O mercado de armas (legais ou ilegais) é parte do problema ao colocar instrumentos de morte nas mãos de tantos. O Estado deveria controlar esse mercado.
O mercado da droga (ilegal, mas sempre mercado) é um estímulo à criminalidade. O Estado deveria combater esse negócio, mas é incapaz ou impotente.
Por meritórias que sejam iniciativas educacionais de grupos empresariais, o fato é que educação de massa não é um assunto para o mercado, mas para o poder público.
Por mais que proliferem exércitos privados, também em matéria de segurança não se trata de tarefa para o mercado, mas para o Estado.

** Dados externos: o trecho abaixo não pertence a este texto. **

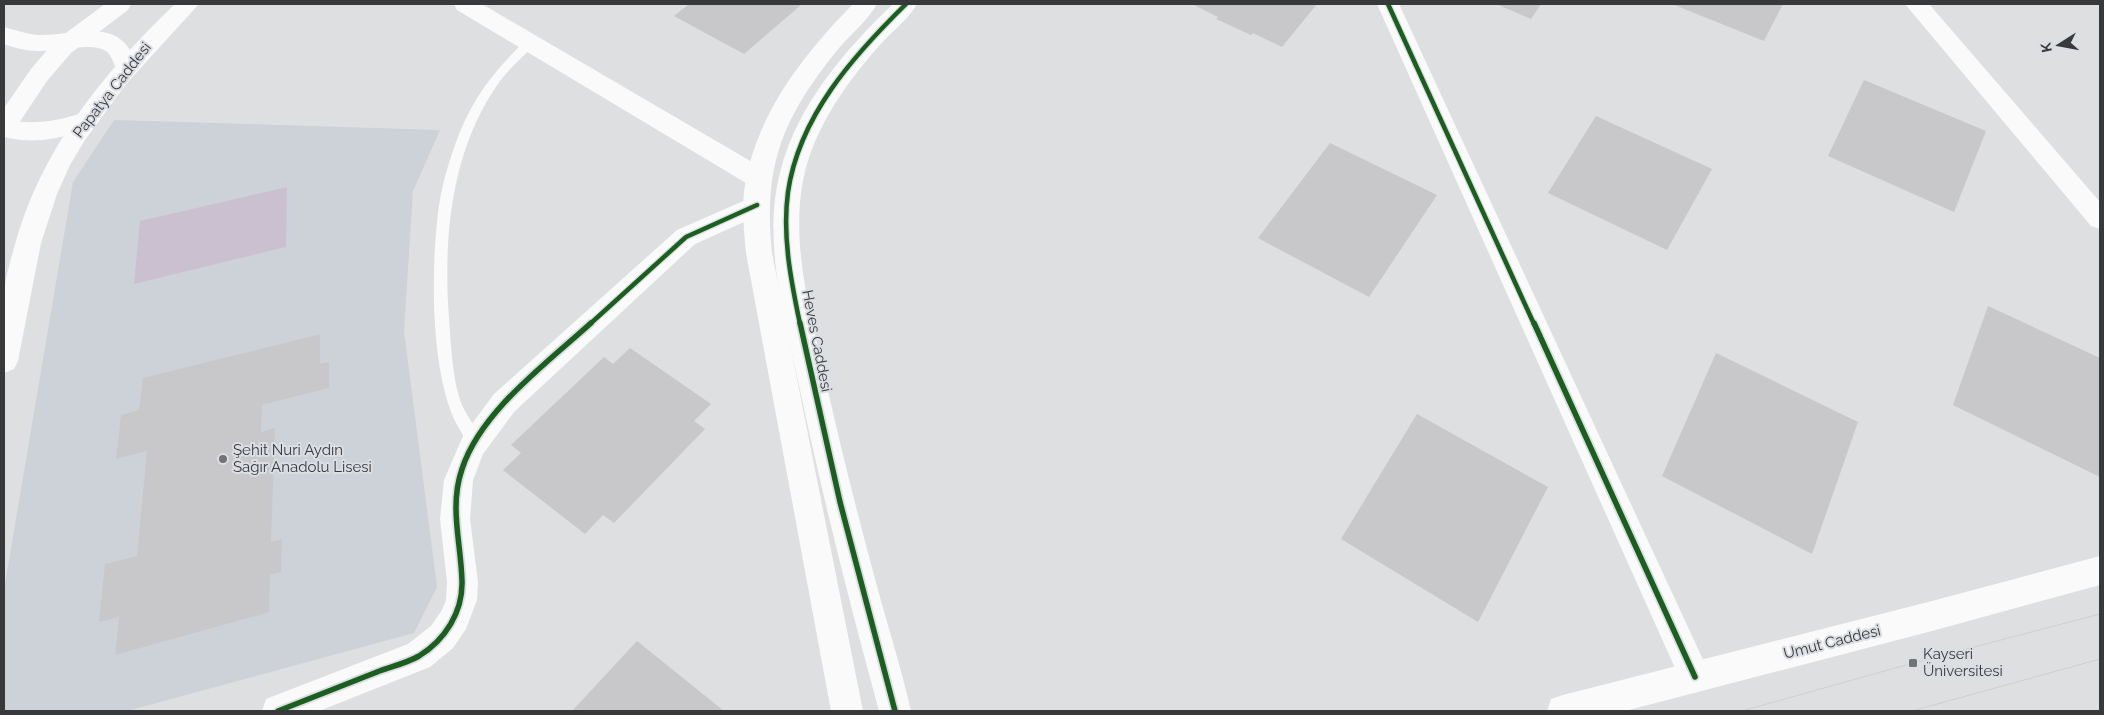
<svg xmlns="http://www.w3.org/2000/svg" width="2104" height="715" viewBox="0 0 2104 715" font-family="Raleway,sans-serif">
<rect width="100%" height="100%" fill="#dddfe1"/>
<polygon fill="#cdd2d8" points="114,120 440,130 413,191 404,331 437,587 414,633 127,711 4,711 4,590 73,182"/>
<polygon fill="#cbc0d0" points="287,187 286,247 134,284 140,221"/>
<g fill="#c8c8ca">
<polygon points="689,4 802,4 744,54 674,16"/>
<polygon points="1192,4 1317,4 1282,47 1253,33 1251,35 1216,19 1218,17"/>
<polygon points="1496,4 1541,4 1531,19"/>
<polygon points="1672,4 1783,4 1764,41"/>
<polygon points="1864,80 1986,131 1954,212 1828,156"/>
<polygon points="1596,116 1712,169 1667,250 1548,193"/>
<polygon points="1330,143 1437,195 1369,297 1258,238"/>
<polygon points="1988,306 2100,358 2100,477 1953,405"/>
<polygon points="320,334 320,364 329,362 329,388 262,405 261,432 275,428 271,542 282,539 281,572 270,575 269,612 115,655 119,617 99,622 105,564 137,556 147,451 116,459 121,415 139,410 143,378"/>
<polygon points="630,348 711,404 694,421 705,429 614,523 603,515 585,534 503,470 521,453 511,445 604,357 613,364"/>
<polygon points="1716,353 1858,422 1812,554 1662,476"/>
<polygon points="1417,414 1548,487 1478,622 1341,539"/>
<polygon points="637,641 724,711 572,711"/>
</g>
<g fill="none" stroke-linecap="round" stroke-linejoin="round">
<path fill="#fafafa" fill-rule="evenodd" d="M530,39L534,40L536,43L534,46C522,57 510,68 500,81C451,149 443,237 449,318C451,345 452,375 460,400C465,415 476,426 482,440L480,445L475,446C468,444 464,437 460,430C431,383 431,278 437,223C439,196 446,170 455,145C471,100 492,73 526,40Z"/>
<g fill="#fafafa" fill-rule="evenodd">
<polygon points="454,4 482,4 769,172 772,179 769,186 760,189 751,186 457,10"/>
<polygon points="1377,4 1399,4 1706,666 1711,677 1706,688 1695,693 1684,688"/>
<polygon points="1905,4 1929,4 2100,202 2100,229 2091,226"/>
<path d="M4,27C16,30 26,34 38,35C79,36 121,14 138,67L134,73L126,75L118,73C114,66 113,57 107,52C94,41 56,52 38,51C26,51 15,48 4,44Z"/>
<path d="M85,112L94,115L97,121L94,127C63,138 35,145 4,137V119C33,126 57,121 85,112Z"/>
<polygon points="757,195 766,198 770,205 766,212 695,244 514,412 483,454 473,480 470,519 478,582 477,600 466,629 453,648 430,667 319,711 262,711 266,699 408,644 431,626 442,610 446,600 447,582 440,519 444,480 463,436 494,394 677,230"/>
</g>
<g fill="#fafafa" fill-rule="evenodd">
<polygon points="105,4 131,4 128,10 71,53 47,81 13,132 4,135 4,108 31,69 55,41"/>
<path d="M175,4H199L126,84L85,140L70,165L57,194L41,243L18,361L14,369L4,373C4,347 1,319 4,293C5,278 10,263 14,248C40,150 103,73 175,4Z"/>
<path d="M853,4H877C867,22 848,36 835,53C782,119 763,167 772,253L863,711H831L746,253C744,233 742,212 744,192C754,117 802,56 853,4Z"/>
<path d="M893,4H917C908,20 891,32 879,46C853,75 829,108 814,144C781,223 811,312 828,391C843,457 860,524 878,590C889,630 902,671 911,711H879C850,605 823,498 800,390C785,319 761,240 781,169C798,104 846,49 893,4Z"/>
<polygon points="2100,556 2100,585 1932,631 1625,711 1547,711 1551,699 1563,695 1932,601"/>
</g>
<g stroke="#cfcfcf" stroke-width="1">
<polyline points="1742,711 1913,663 2100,614"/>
<polyline points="1912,711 2100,659"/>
</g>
<defs>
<g id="cycleway-far1">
<polyline points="1388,4 1534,324"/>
<polyline points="590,324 686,237 757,205"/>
<path d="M800,324C791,281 782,236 788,192C799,116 854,55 906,4"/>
</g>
<g id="cycleway">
<polyline points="800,323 840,502 895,711"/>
<polyline points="1534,323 1695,677"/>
<path d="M278,711C311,698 344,685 377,672C390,667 407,663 419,656C445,640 463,612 462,581C461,542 449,507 462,469C481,411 547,363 591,323"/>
</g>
</defs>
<use href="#cycleway-far1" stroke="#dbdee3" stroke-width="7"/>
<use href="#cycleway" stroke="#dbdee3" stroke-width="9"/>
<use href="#cycleway-far1" stroke="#1b5e20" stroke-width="4.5"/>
<use href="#cycleway" stroke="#1b5e20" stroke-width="5.5"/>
</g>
<g fill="#727375" stroke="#dbdee3" stroke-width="2">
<circle cx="223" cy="459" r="5"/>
<rect x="1908" y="658" width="10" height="10" rx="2.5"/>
</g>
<g text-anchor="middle" stroke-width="4" stroke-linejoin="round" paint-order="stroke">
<g font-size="15" fill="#38393b" stroke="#dbdee3">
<text transform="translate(112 90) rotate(-52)" y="5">Papatya Caddesi</text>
<text transform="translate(817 341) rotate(79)" y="5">Heves Caddesi</text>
<text transform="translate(1832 642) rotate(-14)" y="5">Umut Caddesi</text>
</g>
<g font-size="15" fill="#38393b" stroke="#dbdee3" text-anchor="start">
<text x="233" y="455">Şehit Nuri Aydın<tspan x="233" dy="17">Sağır Anadolu Lisesi</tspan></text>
<text x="1923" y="659">Kayseri<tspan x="1923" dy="17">Üniversitesi</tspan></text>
</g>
</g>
<rect width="2104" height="715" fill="none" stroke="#38393b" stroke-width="10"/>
<g transform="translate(2059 45) rotate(259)" stroke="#dbdee3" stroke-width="4" paint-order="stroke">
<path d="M0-4L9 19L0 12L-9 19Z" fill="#38393b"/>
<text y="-8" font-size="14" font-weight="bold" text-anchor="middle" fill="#38393b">K</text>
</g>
</svg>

Executar tais tarefas com a eficiência indispensável custa dinheiro, como é óbvio. Mas a obsessão com o rigor orçamentário torna proibido reconhecer o óbvio, porque a constatação seguinte é a de que o equilíbrio fiscal se dá à custa da segurança pública, para não mencionar educação, saúde e muitos etc.
A polícia precisa ser saneada, precisa ganhar mais, precisa ser mais bem equipada. Fazer de conta que é possível controlar a guerra civil a baixo custo só levará, cedo ou tarde, à construção de muros em todas as favelas, o que também será inútil.
Todos os governos recentes e não tão recentes fracassaram nessa tarefa. São todos co-responsáveis pelos 2 milhões de mortos.